Сквозь слезы счастья матросы-грешники узрели божественную фигуру Христа, который шел, простирая к ним светоносные руки.

И тогда Септимус Камин, побаиваясь собственной смелости, тихим голосом спросил:

— О, мистер Иисус Христос, может быть, вы разрешите нам изредка прикладываться к ней…

Эту историю рассказал мне Крол.

Он очень много выпил, но разве пьяная речь меняет смысла рассказа.

Крол — выдающийся человек обширных познаний; однако сомневаюсь, что Господь держит его в курсе своих дел.

Септимус Камин и Холлуэй действительно погибли в густом тумане, под винтами трансатлантического лайнера.

Быть может, молитвы бедной девицы, несчастной матери, к которой в особо ужасный вечер они отнеслись с истинным состраданием, едва скрасившим ад ее жизни, помогли приотворить тяжелые створки небесных врат перед душами двух заблудших парней?

Герр Кюпфергрюн вновь берет слово

Устают даже тени.

Когда мысль отделяется от образа, слабеет внимание, а мозг перестает воспринимать речь, приходит непонимание — самый опасный враг повествования.

В темном уголке, где скрывались призрачные тени, внезапно разгорелся спор — стоял такой шум и гам, словно нас перенесло в дансинг.

— Говорю вам, своими собственными глазами видел на паперти храма Святого Павла человека без кадыка. Он продавал лекарство от худшей болезни…

— Саргассово море, или море Водорослей!

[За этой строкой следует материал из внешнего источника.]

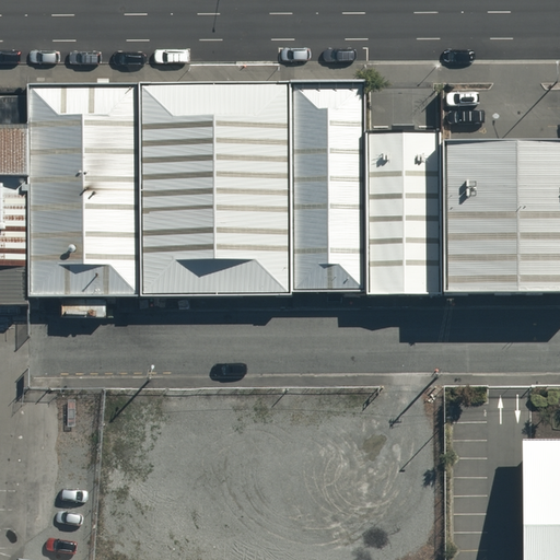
[(292,294),(368,294),(365,135),(365,89),(365,83),(290,84),(292,294)]
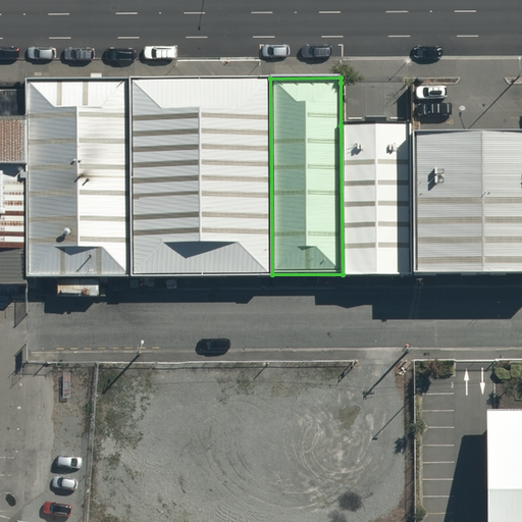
[(272,274),(270,79),(128,81),(131,276),(272,274)]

Геродот говорил о нем, но ничего не знал. В 1375 году, когда появился складной Каталонский атлас, нарисованный на кедровом дереве…

— Будь палач Тайберна еще здесь, он бы подтвердил мои слова. Тех черных куриц и одноглазого петуха приговорили за колдовство к сожжению живьем. Когда костер разгорелся, они взорвались, как гранаты, и унесли за собой в могилу двенадцать сотен людей!

— Настань мой черед рассказывать историю, я бы поведал вам о Питеркине Хивене, который сварил мандрагору, чтобы ее съесть.